Hooray for the Bookmobile!

Bookmobiles (or mobile libraries, as they are known in England) serve a vital need in both city and country. Chicago has used them when a branch is shut down for remodeling or rebuilding. However, I am going to be showcasing mobile libraries used in a more rural setting. Two take place in Great Britain, and one in America.

Mobile Library is the new novel by David Whitehouse. Bobby is a terribly lonely, bullied, and abused boy. He meets a singular girl, Rosa, and her almost-equally unusual mother, Val, who cleans the mobile library. When the mobile library is slated for deactivation and Bobby gets in trouble for exacting a little revenge on the toughs who torment him and Rosa, the three run away in the title vehicle. They meet a man who is also on the run and has survival skills they lack, and take him along. You read this story hoping that as unlikely as it is, things will turn out okay for our heroes. Whether they do or not, you'll just have to read it. Appeal: well-drawn characters, quick read, and a celebration of the stories we tell and the families we make.

Ian Sansom has a delightful Mobile Library Mystery series, starting with The Case of the Missing Books. Israel Armstrong arrives in rural Northern Ireland to take a job as a librarian and minister to the benighted natives, only to find himself in charge of driving the mobile library. Jewish, vegetarian, and urbane, Israel can't wait to quit. The problem is, his boss won't accept his resignation until Israel finds fifteen thousand books that used to reside in the mobile library. Let the hilarity begin. The latest in the series (but hopefully not the last) is The Bad Book Affair, in which a teenager borrows a controversial book from the mobile library and promptly disappears. Under pressure from his journalist girlfriend and the girl's politically ambitious father (to say nothing of his unctuous boss), Israel is sleuthing again. Appeal: laugh-out-loud scenes, trenchant satire, and keenly-observed portraits of Northern Ireland and her people.

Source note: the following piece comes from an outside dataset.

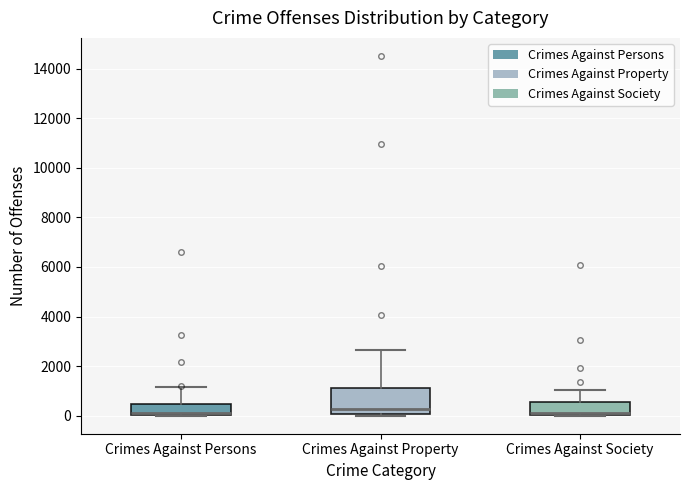

Which box is the tallest, from its lower edge to its upper edge?

Crimes Against Property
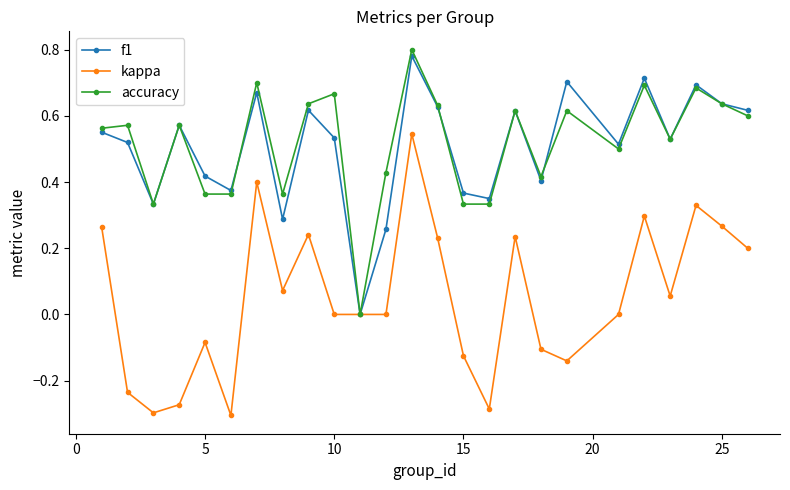

Which series has the widest spread of values?

kappa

This last title doesn't directly deal with bookmobiles as such and takes place in the United States, but I feel it belongs here anyway. The Borrower by Rebecca Makkai is a road story. Lucy is working in a Midwestern library as part of her post-college flail and gives ten-year-old Ian books that are not on his fundamentalist mother's approved list. After attending a therapy session to cure his increasingly-apparent gayness, Ian runs away with the library first on his places to go. Lucy discovers him in the stacks, and they hit the road, ostensibly to see his grandmother in Vermont. Lucy seems to be the one kidnapped here, and she is haunted by the books she read in college, the books she reads to children, her parents' emigration from Russia, and a suspicious car as she drives cross-country. Appeal: literary references, a touching story, and a belief in the salvation books provide.

Whether you come to us or we come to you, these are good books to pick up. You get to travel without leaving the couch, and celebrate one of the places you like to go. Happy trails and happy reading!